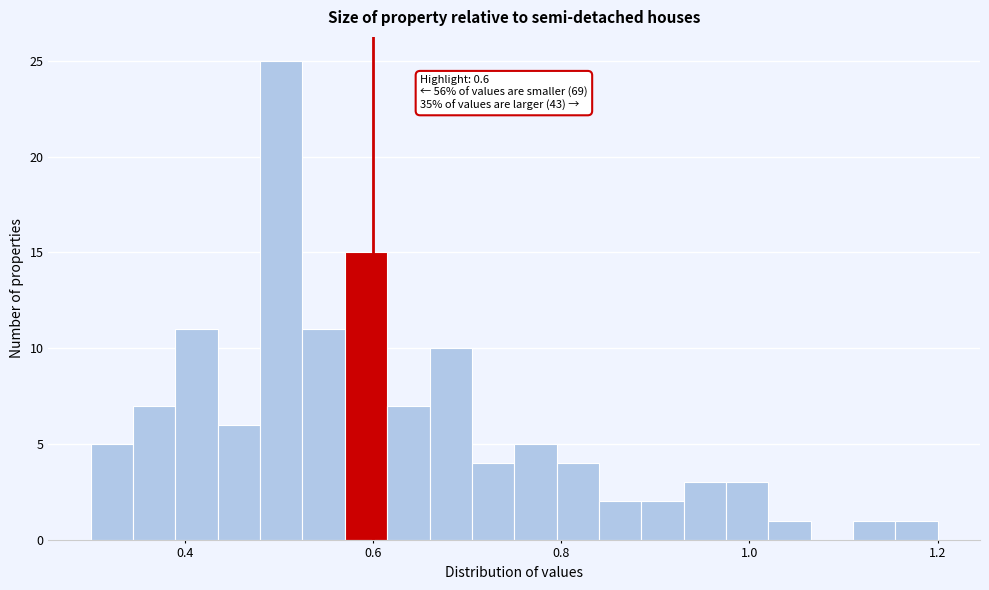

Read against the x-axis, roughly where is the centre of the tallest bar?

0.50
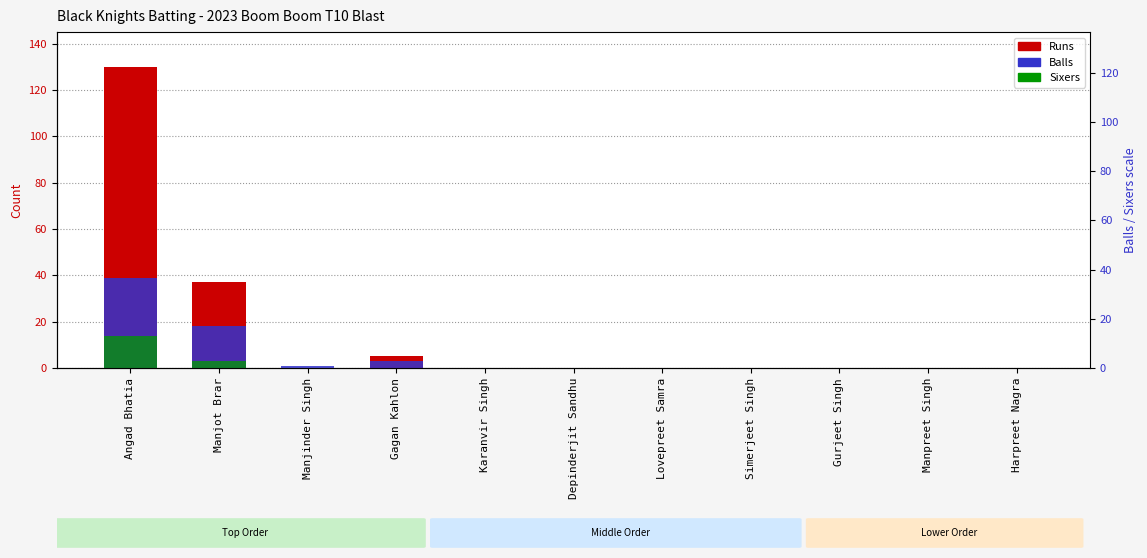

At which category does the chart reach its peak across all series?

Angad Bhatia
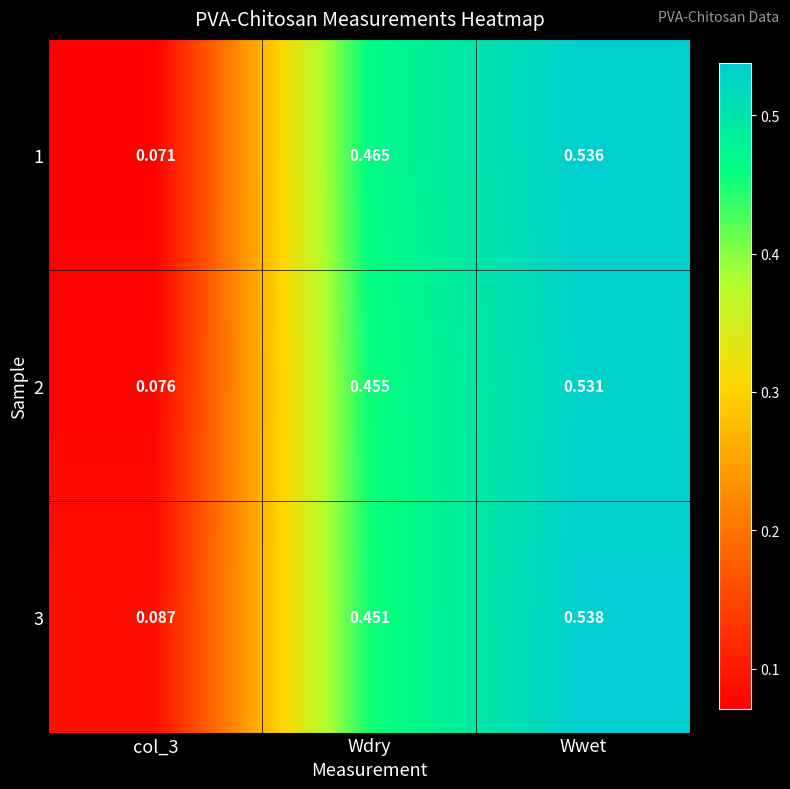

Which label corresponds to the largest value in the chart?

Wwet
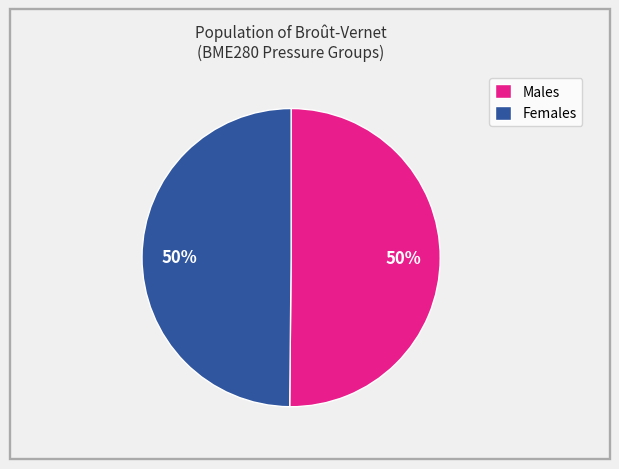

Is the sum of Females and Males greater than half?

Yes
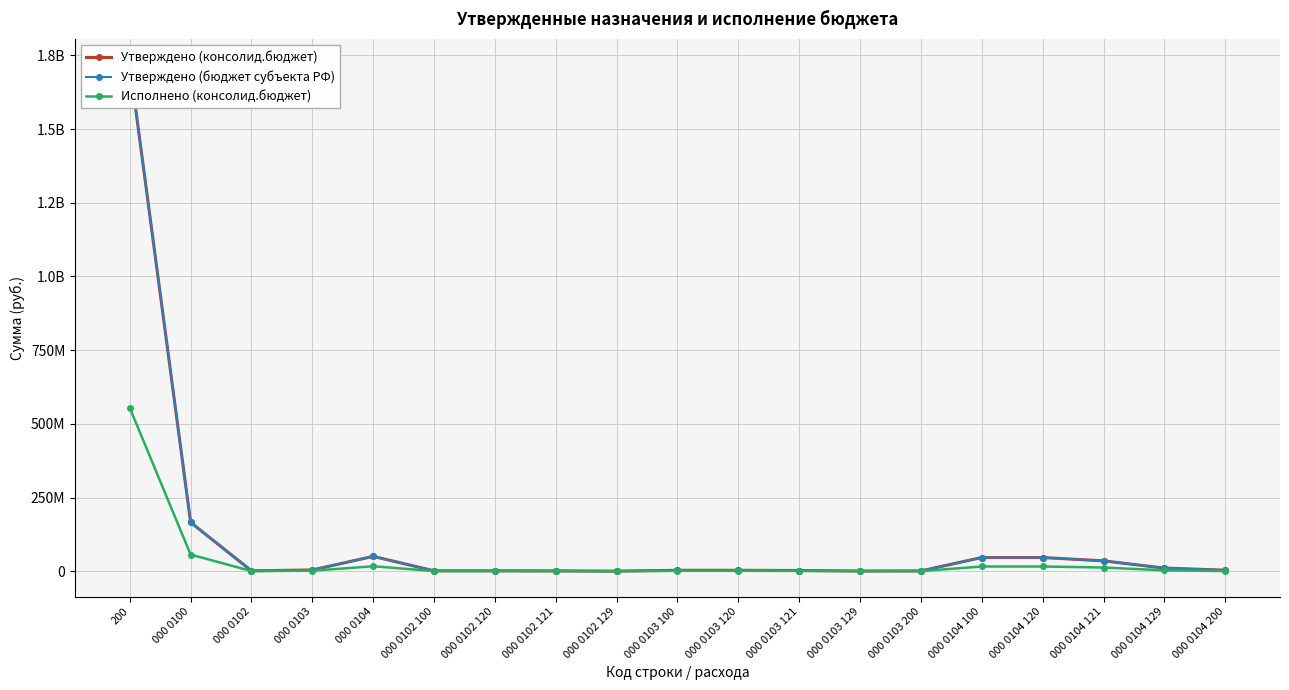

What are all the series names shown in the legend?

Утверждено (консолид.бюджет), Утверждено (бюджет субъекта РФ), Исполнено (консолид.бюджет)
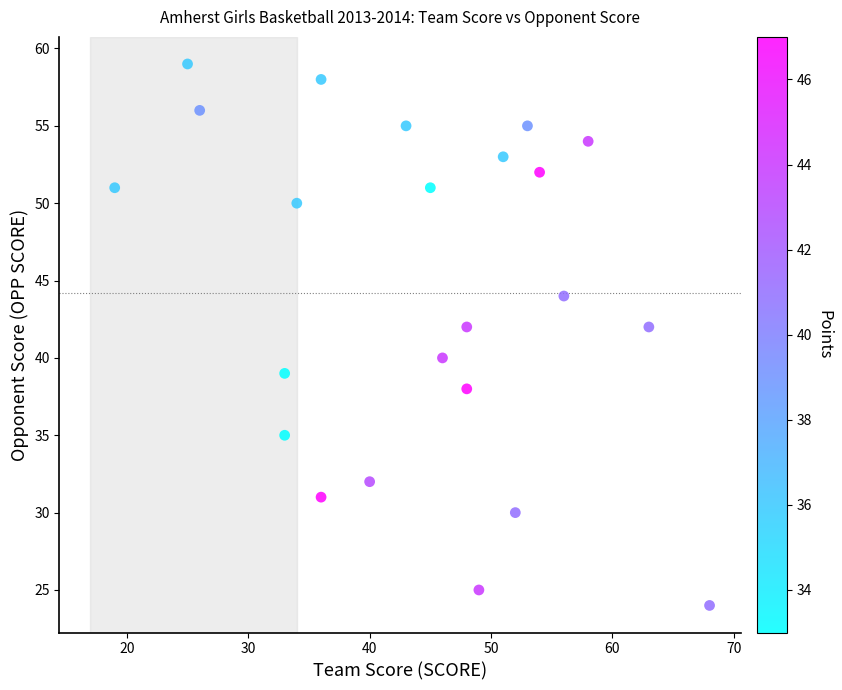

What is the range of X values (max minus min)?

49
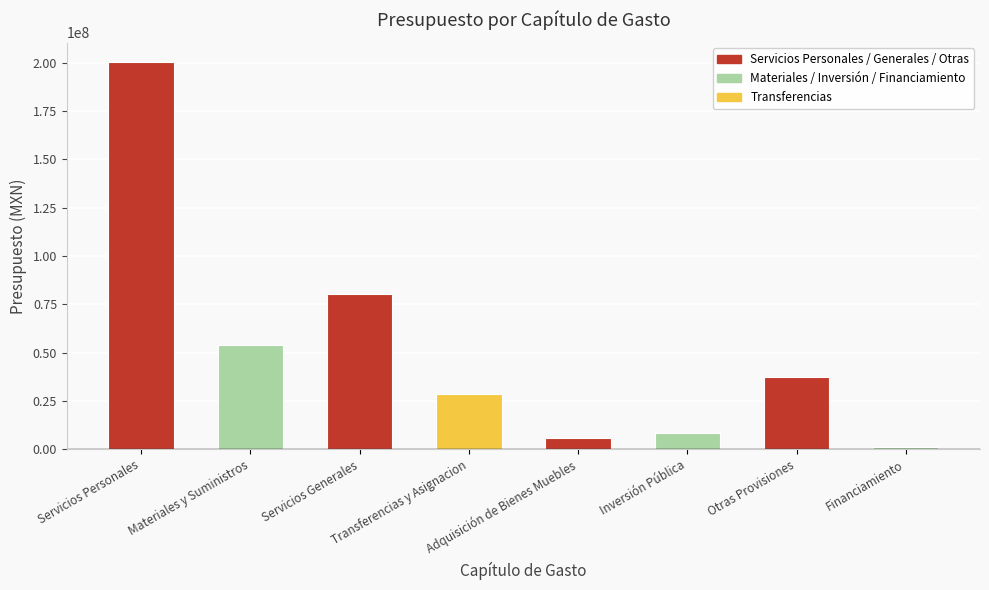

At which label is the value closest to 100825744?

Servicios Generales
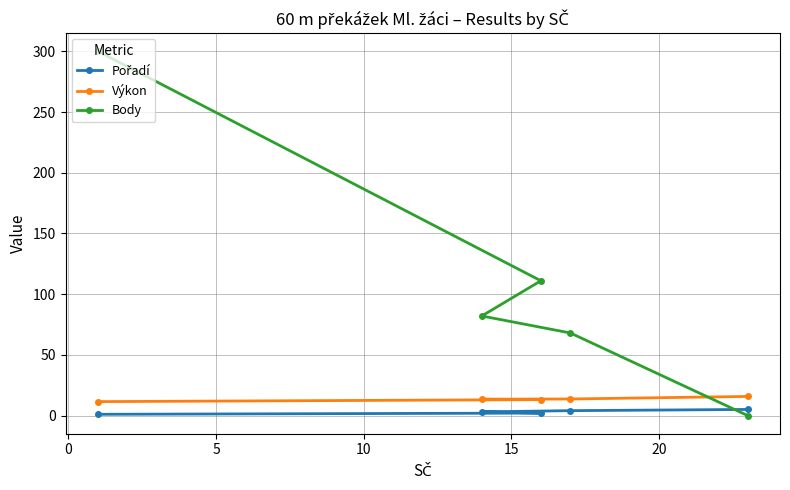

Which series has the largest total across all categories?

Body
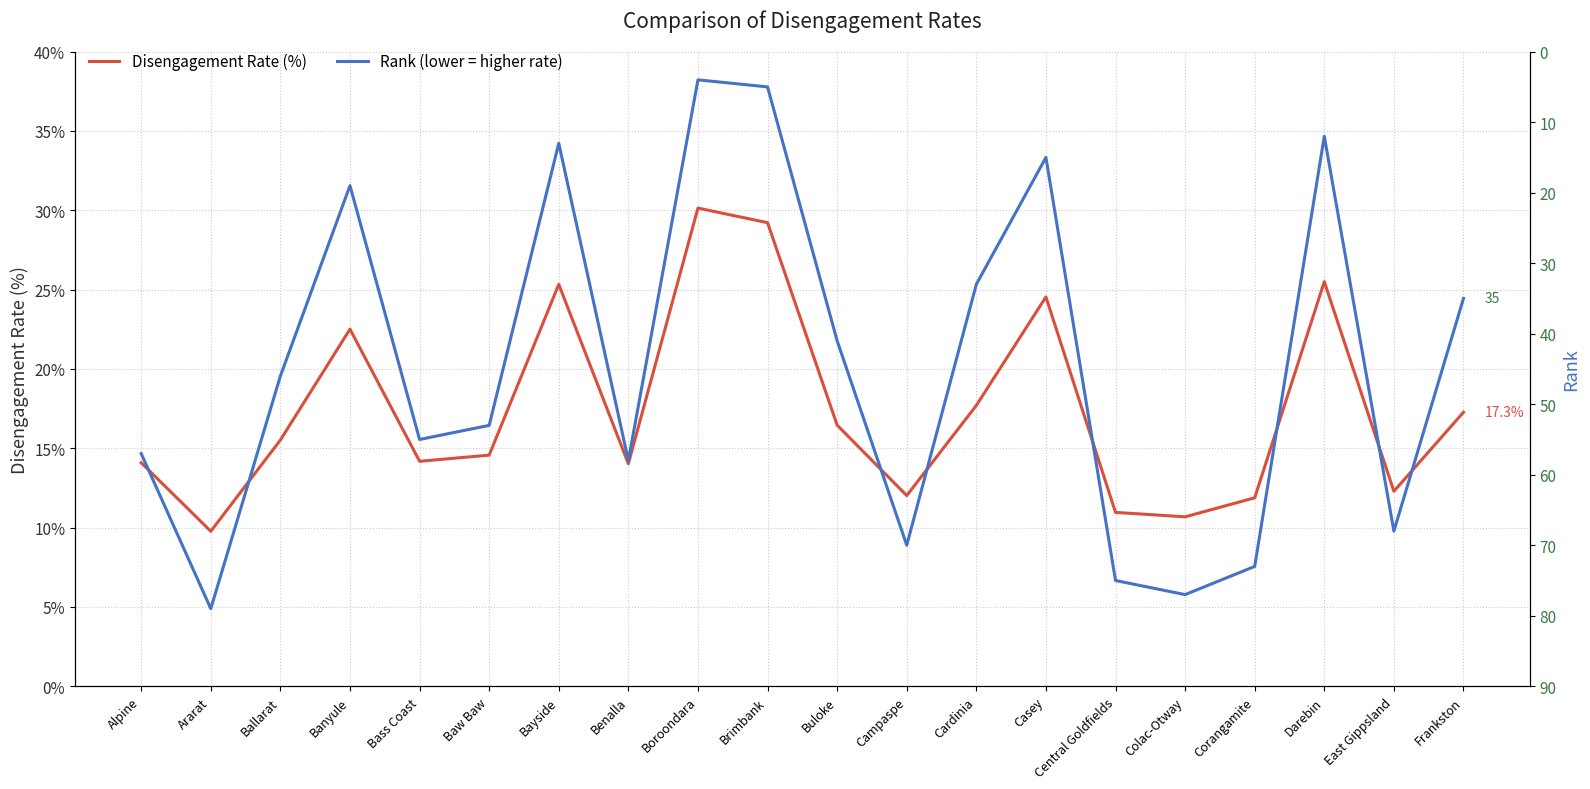

Does the chart have visible grid lines?

Yes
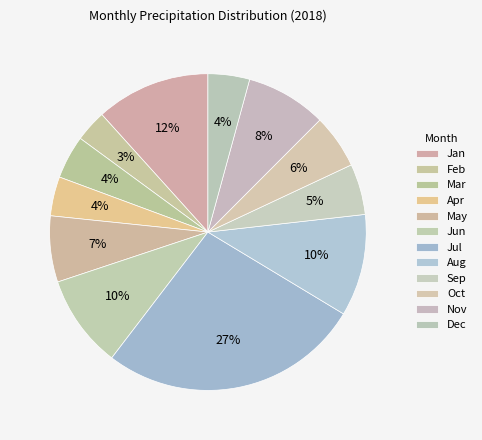

Approximately how many times larger is the value at Oct compared to Mar?

1.2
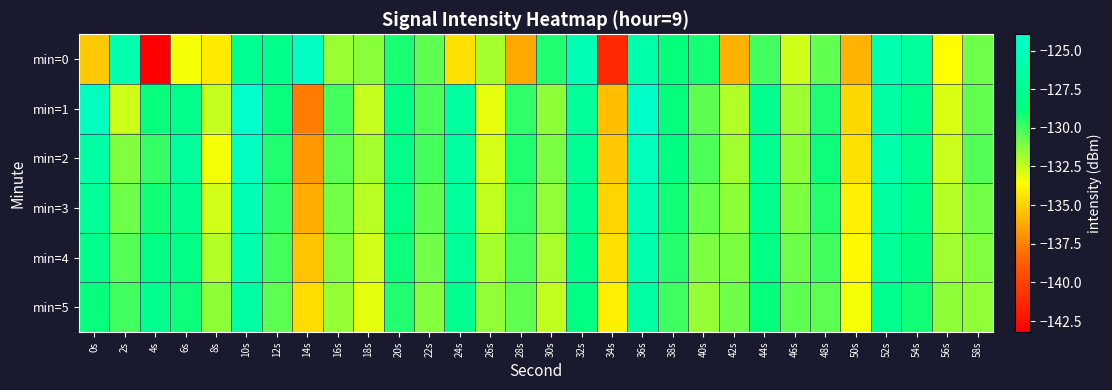

Which has a higher value, 20s or 42s?

20s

-- REQUIREMENT --
Reproduce the listing above word for word, but leave the pictures out.

-- RESPONSE TO THIS EXERCISE --
Read against the x-axis, roughly where is the centre of the tallest bar?

0.50

At which category does the chart reach its peak across all series?

Angad Bhatia

Which label corresponds to the largest value in the chart?

Wwet

Is the sum of Females and Males greater than half?

Yes

What are all the series names shown in the legend?

Утверждено (консолид.бюджет), Утверждено (бюджет субъекта РФ), Исполнено (консолид.бюджет)

What is the range of X values (max minus min)?

49

At which label is the value closest to 100825744?

Servicios Generales

Which series has the largest total across all categories?

Body

Does the chart have visible grid lines?

Yes

Approximately how many times larger is the value at Oct compared to Mar?

1.2

Which has a higher value, 20s or 42s?

20s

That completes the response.